I also advise shops to consider following the example of other industries when it comes to onboarding their employees. When a salesperson for a large equipment manufacturer starts her job, she’s given a car, a phone, and a computer — all the tools she needs to do her job. These tools would cost each salesperson well over $5,000 to purchase for him or herself, but the company often negotiates a bulk deal to lower its costs.

What I’m suggesting — and it’s not the most popular idea, but I think it’s time to consider it — is for shops to start negotiating deals with tool manufacturers to be able to provide a starter set of tools to anyone joining the industry. The cost of these tools, which can range from $5,000 to $10,000, presents a huge barrier to entry to young technicians when they’re often already strapped for cash.

Change your message

The job of a technician is changing as the technology in our vehicles evolves. The rise of electric and autonomous vehicles means more aspects of a car depend on complex technical processes and computers. Technicians are doing more and more work behind a computer, diagnosing and solving problems with how the car is talking to its own computer.

Of course, if you have to replace an engine, there’s still going to be heavy lifting and a fair amount of motor oil involved, but the frequency of these kind of repairs is decreasing. Plus, the skill set required to fix electrical and computer-related problems tends to be slightly different from the one required to change parts, so your message to young people considering a career as a technician needs to change. They need to evaluate whether their have a head for programming and problem solving.
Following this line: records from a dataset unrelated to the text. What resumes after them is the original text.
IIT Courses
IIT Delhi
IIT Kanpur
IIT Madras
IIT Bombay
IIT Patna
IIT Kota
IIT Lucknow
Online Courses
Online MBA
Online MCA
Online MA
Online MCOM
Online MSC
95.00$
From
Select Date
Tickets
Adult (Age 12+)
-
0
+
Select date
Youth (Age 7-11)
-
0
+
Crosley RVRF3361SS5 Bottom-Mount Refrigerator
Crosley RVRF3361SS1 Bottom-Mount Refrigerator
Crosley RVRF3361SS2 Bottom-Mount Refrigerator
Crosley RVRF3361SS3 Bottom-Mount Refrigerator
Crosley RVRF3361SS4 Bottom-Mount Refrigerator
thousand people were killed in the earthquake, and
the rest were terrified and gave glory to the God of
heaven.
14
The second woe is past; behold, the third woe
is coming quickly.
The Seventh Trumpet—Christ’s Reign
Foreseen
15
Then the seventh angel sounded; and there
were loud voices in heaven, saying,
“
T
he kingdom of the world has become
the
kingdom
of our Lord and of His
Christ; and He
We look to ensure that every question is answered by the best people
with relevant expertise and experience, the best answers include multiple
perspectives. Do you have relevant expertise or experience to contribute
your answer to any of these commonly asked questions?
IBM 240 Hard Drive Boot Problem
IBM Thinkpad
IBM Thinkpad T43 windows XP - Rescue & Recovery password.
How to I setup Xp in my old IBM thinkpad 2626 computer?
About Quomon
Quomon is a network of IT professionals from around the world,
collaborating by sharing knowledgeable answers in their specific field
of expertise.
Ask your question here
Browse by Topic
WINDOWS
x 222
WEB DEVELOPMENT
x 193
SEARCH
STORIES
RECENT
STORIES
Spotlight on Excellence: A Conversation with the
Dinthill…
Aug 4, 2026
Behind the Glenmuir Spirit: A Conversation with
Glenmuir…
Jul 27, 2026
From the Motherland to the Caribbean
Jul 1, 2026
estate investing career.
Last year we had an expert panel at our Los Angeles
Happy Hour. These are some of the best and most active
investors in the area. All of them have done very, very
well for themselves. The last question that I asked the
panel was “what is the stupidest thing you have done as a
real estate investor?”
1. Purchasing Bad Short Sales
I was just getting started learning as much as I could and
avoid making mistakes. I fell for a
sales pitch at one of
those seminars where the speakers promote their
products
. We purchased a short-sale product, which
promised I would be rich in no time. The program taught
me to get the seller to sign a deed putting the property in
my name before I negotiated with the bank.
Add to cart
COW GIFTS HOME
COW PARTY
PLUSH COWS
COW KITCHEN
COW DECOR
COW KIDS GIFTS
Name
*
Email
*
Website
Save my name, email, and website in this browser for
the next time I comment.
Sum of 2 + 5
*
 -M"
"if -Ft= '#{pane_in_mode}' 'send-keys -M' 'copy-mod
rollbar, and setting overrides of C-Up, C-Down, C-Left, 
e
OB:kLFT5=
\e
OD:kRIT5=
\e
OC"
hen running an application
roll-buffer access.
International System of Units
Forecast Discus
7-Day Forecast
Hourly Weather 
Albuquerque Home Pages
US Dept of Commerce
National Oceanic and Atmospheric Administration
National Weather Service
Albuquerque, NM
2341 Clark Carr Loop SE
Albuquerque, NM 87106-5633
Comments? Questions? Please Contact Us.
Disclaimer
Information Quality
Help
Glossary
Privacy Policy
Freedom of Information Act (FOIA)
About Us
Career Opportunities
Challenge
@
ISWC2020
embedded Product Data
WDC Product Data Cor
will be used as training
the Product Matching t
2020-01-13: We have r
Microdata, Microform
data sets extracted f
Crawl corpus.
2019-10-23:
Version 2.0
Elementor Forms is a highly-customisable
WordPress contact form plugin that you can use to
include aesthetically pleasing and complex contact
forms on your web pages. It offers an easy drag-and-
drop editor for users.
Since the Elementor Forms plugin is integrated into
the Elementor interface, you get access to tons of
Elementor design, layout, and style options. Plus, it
Fortunately, this also means that the job involves less wear and tear on your body, which removes another major deterrent to the career.

Finally, it might be time to consider other more creative options for making sure that a career as a technician is as good or better than a career in any other industry. Young workers today crave flexibility in their schedule and location of their job. Obviously a tech couldn’t inspect a transmission from a van in the mountains or a hostel in Southeast Asia, but could a manager perform some of that job remotely?

Could you follow the example of the salon industry and rent stalls and tools to independent technicians who work on their own schedule? Ambulatory repair shops are a growing trend, especially in the southern U.S. — are there aspects of that model that you could adapt to provide greater convenience for your customers and greater flexibility for your techs?

I believe the future is bright for forward-thinking shops who are willing to open their minds and experiment with their approach to recruiting and retaining technician talent.